Il avait neigé toute la nuit, et les
branches nues des arbres du jardin semblaient avoir été
saupoudrées de sucre glace. Elles se découpaient joliment dans le
ciel bleu délavé du petit matin et cette vision de carte postale
mit Ginette de bonne humeur. Son diabète
ayant miraculeusement disparu, elle avait repris ses habitudes
alimentaires d'autrefois. Elle se servit un
petit déjeuner léger, composé de pudding, dattes, abricots secs,
biscottes beurrées de margarine et agrémentées de sirop
d'érable, et but deux cafés brûlants bien sucrés car elle
projetait d'aller se promener et d'affronter le froid.
Elle sortit ses skis de fond, enfila sa
doudoune et se coiffa d'une chapka en
poils de ragondin. Une fois dehors, elle hésita à se rendre chez
Germain pour lui proposer de l'accompagner. Elle trouvait que son ami
avait pris un coup de vieux depuis quelques temps; ses gestes
devenaient lents, il se voûtait de plus en plus, il fatiguait; alors
qu'elle, se sentait dans une forme olympique. Mais comme il comptait
beaucoup pour elle, ses skis la dirigèrent naturellement vers lui.

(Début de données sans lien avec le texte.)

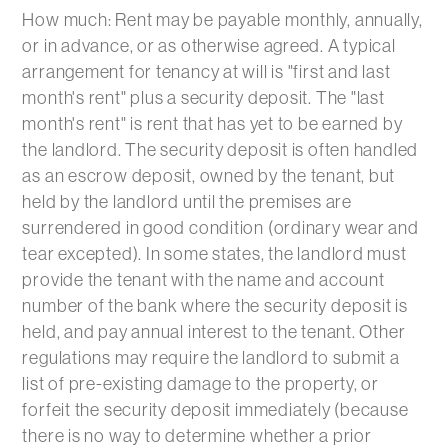
How much: Rent may be payable monthly, annually,
or in advance, or as otherwise agreed. A typical
arrangement for tenancy at will is "first and last
month's rent" plus a security deposit. The "last
month's rent" is rent that has yet to be earned by
the landlord. The security deposit is often handled
as an escrow deposit, owned by the tenant, but
held by the landlord until the premises are
surrendered in good condition (ordinary wear and
tear excepted). In some states, the landlord must
provide the tenant with the name and account
number of the bank where the security deposit is
held, and pay annual interest to the tenant. Other
regulations may require the landlord to submit a
list of pre-existing damage to the property, or
forfeit the security deposit immediately (because
there is no way to determine whether a prior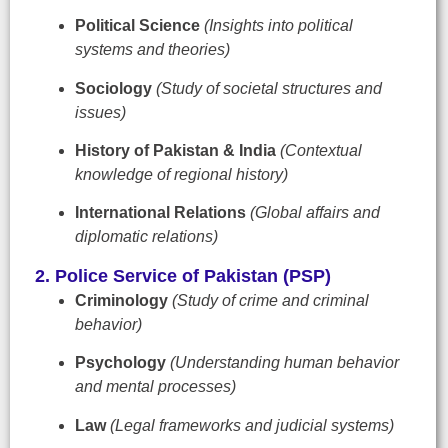
Political Science
(Insights into political
systems and theories)
Sociology
(Study of societal structures and
issues)
History of Pakistan & India
(Contextual
knowledge of regional history)
International Relations
(Global affairs and
diplomatic relations)
2. Police Service of Pakistan (PSP)
Criminology
(Study of crime and criminal
behavior)
Psychology
(Understanding human behavior
and mental processes)
Law
(Legal frameworks and judicial systems)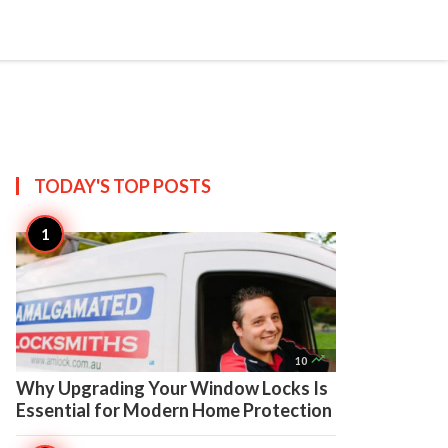

Create
TODAY'S TOP
POSTS

10
Why Upgrading Your Window Locks Is
Essential for Modern Home Protection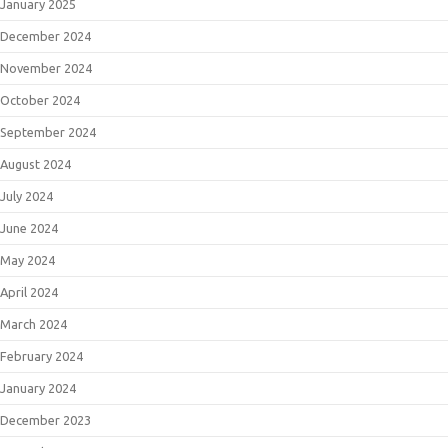
January 2025
December 2024
November 2024
October 2024
September 2024
August 2024
July 2024
June 2024
May 2024
April 2024
March 2024
February 2024
January 2024
December 2023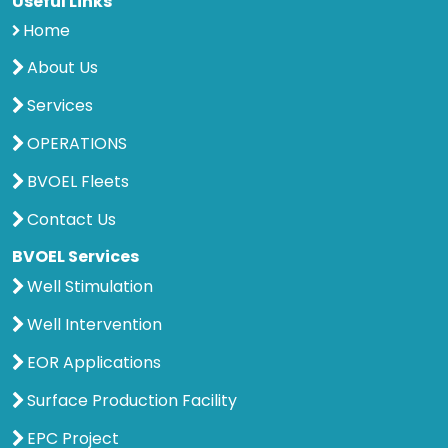
Useful Links
Home
About Us
Services
OPERATIONS
BVOEL Fleets
Contact Us
BVOEL Services
Well Stimulation
Well Intervention
EOR Applications
Surface Production Facility
EPC Project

En arrivant chez l'octogénaire dur de
la feuille, Ginette dut tambouriner durant un bon quart d'heure en
hurlant le prénom de son cher voisin.
- Voilà voilà, j'arrive, il finit par
dire en ouvrant la porte de son logis. Puis il ajouta, en découvrant
Ginette radieuse et emmitouflée dans sa doudoune jaune poussin:
- Oh Ginette,
quelle bonne surprise ! Quel bon vent vous amène ? Quelle mine
resplendissante et quelle jolie chapka !
- N'est-ce pas qu'elle est magnifique,
approuva Ginette en passant ses doigts dans la fourrure soyeuse du
chapeau. Figurez-vous que c'est un prince russe qui me l'a offerte
lors de mon dernier voyage à Saint-Pétersbourg.
A ces mots, l'homme éprouva un petit
picotement de jalousie et s'en voulut terriblement de n'avoir jamais
offert de cadeau à cette voisine qu'il trouvait plus belle de jour
en jour.
- C'est pas tout ça, reprit Ginette.
La neige est fraiche et le froid vivifiant, m'accompagnerez vous en
promenade dans les bois ? Puis, elle ajouta en chuchotant :
- Pendant que le loup n'y est pas...
Ils
quittèrent le lotissement et s'engagèrent sur un chemin qui menait
à un petit bois.
La
Mort y attendait Ginette. Cachée derrière un arbre, un rictus
maléfique déformait sa bouche et dans son regard vide passait une
inquiétante lueur rouge. Elle glaçait l'atmosphère dans un rayon
de cent mètres autour d'elle. Le petit cœur des oiseaux et des
rongeurs qui se trouvaient dans ce périmètre démoniaque, cessait
de battre. Les insectes eux-mêmes se figeaient, se
recroquevillaient, et mouraient. La Grande Faucheuse avait décidé
d'éliminer celle qui était devenue son pire cauchemar d'une perfide
façon : d'abord l'engourdir, la paralyser par un froid terrible,
pour enfin profiter de son état de faiblesse et l'achever. Elle
n'osait plus affronter directement Ginette. La «vieille dame» lui
avait fait perdre confiance, elle doutait maintenant de ses capacités
et hésitait à l'attaquer. Elle craignait tellement d'échouer.
Le feu
aux joues, effet du double café et de ses efforts en ski de fond,
Ginette ne sentait pas que l'air s'était soudainement glacé. Quant
à Germain, il ne pouvait pas davantage sentir le grand froid : ses
efforts physiques et ses sentiments pour Ginette le réchauffaient.
Une douce chaleur bienveillante enveloppait les deux compagnons. Ils
traversèrent le petit bois entourés d'un halo protecteur que le
froid ne pouvait traverser. Leur complicité et leur affection
mutuelle les rendaient invincibles.
Le
sombre dessein de La Grande Faucheuse ne put se réaliser... Elle
émit un hululement lugubre, lancinant et tourmenté.
De
retour de promenade, Ginette invita Germain à boire un thé aux
herbes de cimetière, réputé donner de la vitalité aux vivants.